◆ Task item
Restate the entries word for word, omitting nothing.

═════ Data listing ═════

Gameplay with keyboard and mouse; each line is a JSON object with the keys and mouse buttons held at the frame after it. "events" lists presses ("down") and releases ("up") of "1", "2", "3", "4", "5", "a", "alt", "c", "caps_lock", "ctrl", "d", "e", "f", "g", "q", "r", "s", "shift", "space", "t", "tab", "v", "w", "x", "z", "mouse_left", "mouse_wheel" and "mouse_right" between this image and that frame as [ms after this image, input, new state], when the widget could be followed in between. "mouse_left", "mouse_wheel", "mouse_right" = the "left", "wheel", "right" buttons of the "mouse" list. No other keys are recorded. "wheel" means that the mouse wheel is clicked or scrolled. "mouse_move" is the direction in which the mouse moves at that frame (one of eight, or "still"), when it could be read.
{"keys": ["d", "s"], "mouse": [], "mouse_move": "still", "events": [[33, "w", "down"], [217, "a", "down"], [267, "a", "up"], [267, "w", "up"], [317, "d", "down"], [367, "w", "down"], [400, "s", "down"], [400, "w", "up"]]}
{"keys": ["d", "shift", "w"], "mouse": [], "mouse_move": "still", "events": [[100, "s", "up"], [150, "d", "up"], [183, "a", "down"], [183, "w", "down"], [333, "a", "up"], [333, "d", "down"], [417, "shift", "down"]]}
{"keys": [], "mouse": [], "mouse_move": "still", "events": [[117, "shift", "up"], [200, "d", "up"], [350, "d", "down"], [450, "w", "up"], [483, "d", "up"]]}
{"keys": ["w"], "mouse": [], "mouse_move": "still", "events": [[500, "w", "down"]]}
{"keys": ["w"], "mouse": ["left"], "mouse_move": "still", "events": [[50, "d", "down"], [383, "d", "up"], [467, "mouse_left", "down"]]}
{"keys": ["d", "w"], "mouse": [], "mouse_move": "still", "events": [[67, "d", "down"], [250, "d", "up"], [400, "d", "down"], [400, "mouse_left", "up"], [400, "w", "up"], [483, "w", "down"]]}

═════

◆ Written response
Gameplay with keyboard and mouse; each line is a JSON object with the keys and mouse buttons held at the frame after it. "events" lists presses ("down") and releases ("up") of "1", "2", "3", "4", "5", "a", "alt", "c", "caps_lock", "ctrl", "d", "e", "f", "g", "q", "r", "s", "shift", "space", "t", "tab", "v", "w", "x", "z", "mouse_left", "mouse_wheel" and "mouse_right" between this image and that frame as [ms after this image, input, new state], when the widget could be followed in between. "mouse_left", "mouse_wheel", "mouse_right" = the "left", "wheel", "right" buttons of the "mouse" list. No other keys are recorded. "wheel" means that the mouse wheel is clicked or scrolled. "mouse_move" is the direction in which the mouse moves at that frame (one of eight, or "still"), when it could be read.
{"keys": ["d", "s"], "mouse": [], "mouse_move": "still", "events": [[33, "w", "down"], [217, "a", "down"], [267, "a", "up"], [267, "w", "up"], [317, "d", "down"], [367, "w", "down"], [400, "s", "down"], [400, "w", "up"]]}
{"keys": ["d", "shift", "w"], "mouse": [], "mouse_move": "still", "events": [[100, "s", "up"], [150, "d", "up"], [183, "a", "down"], [183, "w", "down"], [333, "a", "up"], [333, "d", "down"], [417, "shift", "down"]]}
{"keys": [], "mouse": [], "mouse_move": "still", "events": [[117, "shift", "up"], [200, "d", "up"], [350, "d", "down"], [450, "w", "up"], [483, "d", "up"]]}
{"keys": ["w"], "mouse": [], "mouse_move": "still", "events": [[500, "w", "down"]]}
{"keys": ["w"], "mouse": ["left"], "mouse_move": "still", "events": [[50, "d", "down"], [383, "d", "up"], [467, "mouse_left", "down"]]}
{"keys": ["d", "w"], "mouse": [], "mouse_move": "still", "events": [[67, "d", "down"], [250, "d", "up"], [400, "d", "down"], [400, "mouse_left", "up"], [400, "w", "up"], [483, "w", "down"]]}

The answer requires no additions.